What the task requires »
Write out all the records again, changing "common name" to "vernacular name" and keeping everything else the same. Leave out the pictures.

Provided material »
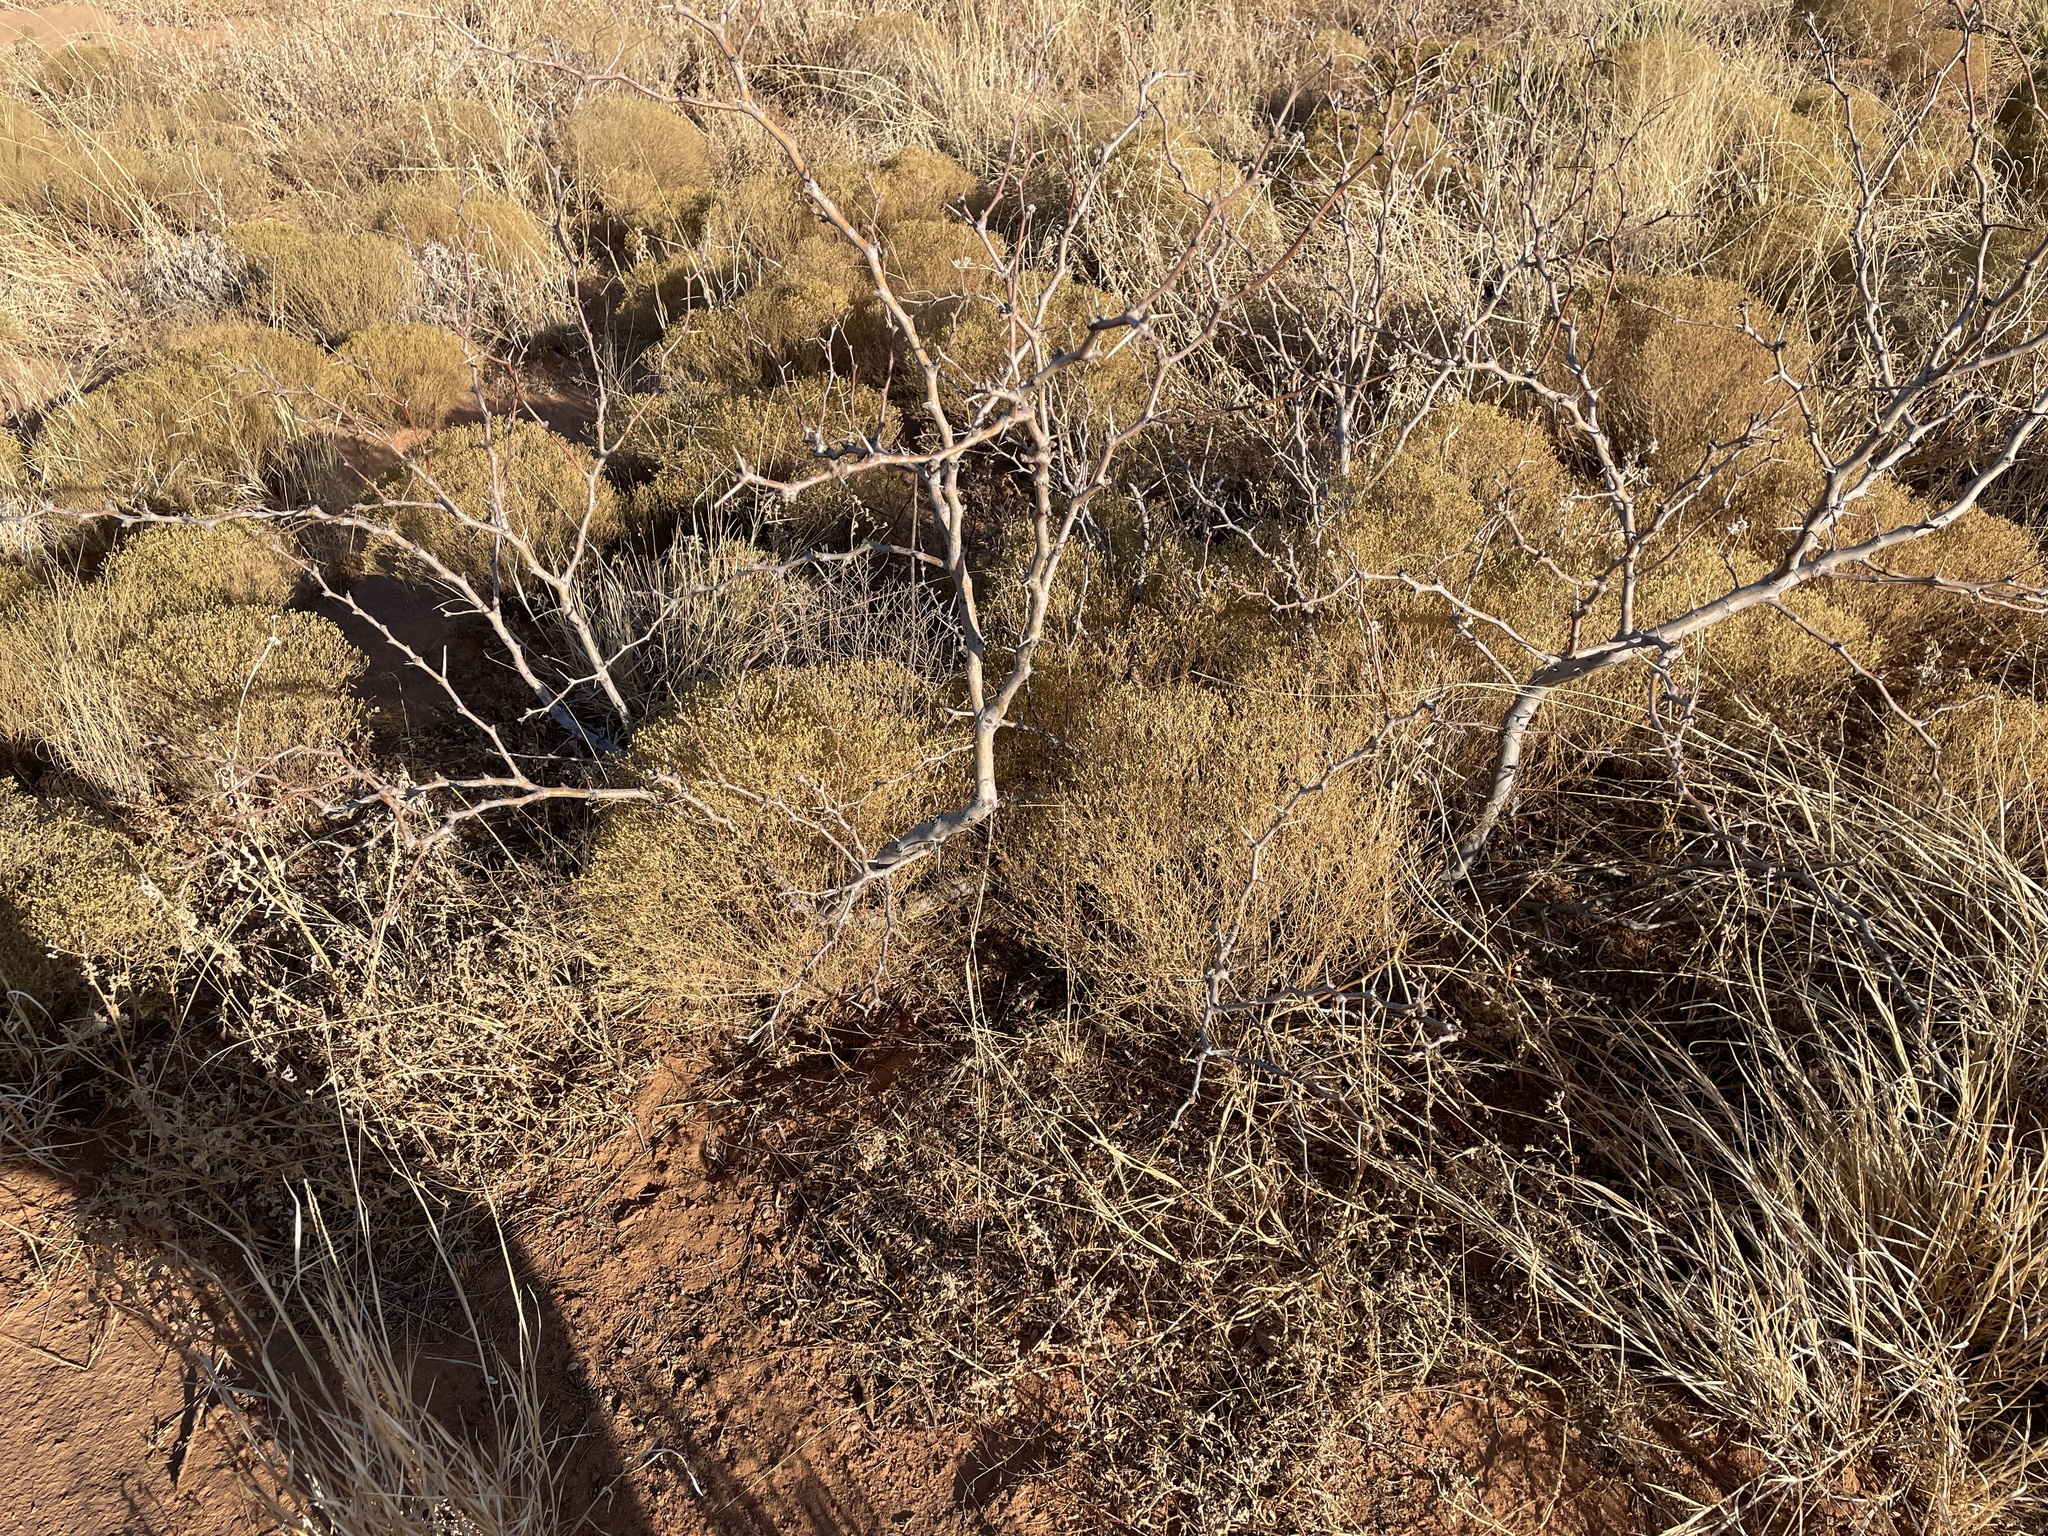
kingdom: Plantae
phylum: Tracheophyta
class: Magnoliopsida
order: Fabales
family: Fabaceae
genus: Prosopis
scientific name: Prosopis glandulosa
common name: Honey mesquite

Written answer »
kingdom: Plantae
phylum: Tracheophyta
class: Magnoliopsida
order: Fabales
family: Fabaceae
genus: Prosopis
scientific name: Prosopis glandulosa
vernacular name: Honey mesquite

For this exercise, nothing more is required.